Die Hinterbliebenen der Zugkatastrophe von Eschede mit 101 Todesopfern sind mit ihrem Widerstand gegen die Einstellung des Strafprozesses gescheitert. Ihre Verfassungsbeschwerde nahm das Bundesverfassungsgericht in Karlsruhe nicht an, da es im Verfahren keinerlei Verstöße gegen Grundrechte erkannte.

HB/dpa CELLE. Das teilte das Oberlandesgericht Celle am Montag mit. Die Hinterbliebenen hatten kritisiert, das Lüneburger Landgericht habe das Grundrecht auf ein faires Verfahren verletzt.

Mit einer Verfassungsbeschwerde wollten sie eine Wiederaufnahme des Prozesses gegen drei Ingenieure erreichen. Doch mit dem Beschluss des Bundesverfassungsgerichts dürfte die strafrechtliche Aufarbeitung des Eschede-Verfahrens nun abgeschlossen sein.

Nach acht Monaten hatte das Landgericht Lüneburg das Strafverfahren gegen die Ingenieure wegen fahrlässiger Tötung und fahrlässiger Körperverletzung Ende April eingestellt. Der Vorsitzende Richter hatte argumentiert, die Angeklagten treffe keine schwere Schuld.
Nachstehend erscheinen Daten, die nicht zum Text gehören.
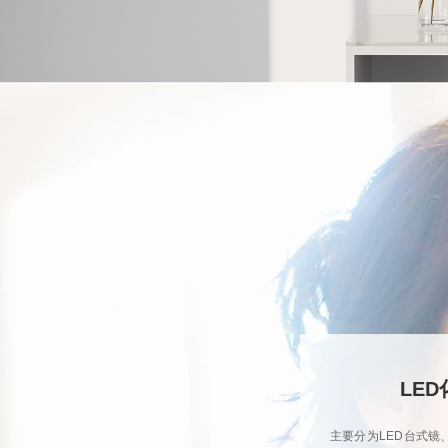
LE
主要分为LED台式镜、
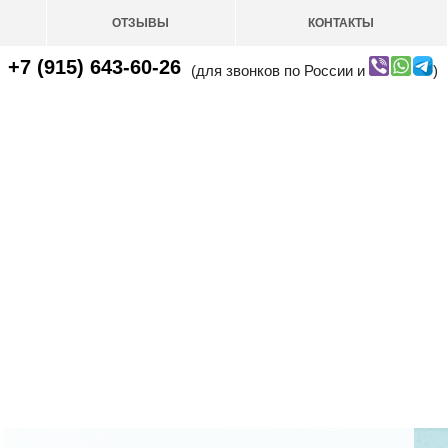
ОТЗЫВЫ
КОНТАКТЫ
+7 (915) 643-60-26
(для звонков по России и
)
Sie mussten Geldauflagen von jeweils 10 000 Euro zahlen.

Die Hinterbliebenen des Eschede-Zugunglücks vor fünf Jahren hatten heftig gegen die Prozess-Einstellung protestiert. Ihnen sei als Nebenkläger rechtliches Gehör verweigert worden, begründeten sie ihre Verfassungsbeschwerde in Karlsruhe. Die Angehörigen hätten den Gutachtern in der Hauptverhandlung keine Fragen stellen können. Das Bundesverfassungsgericht dagegen kam zu dem Schluss, „unaufschiebbare Fragen und Verständnisfragen“ der Prozessbeteiligten seien zugelassen gewesen.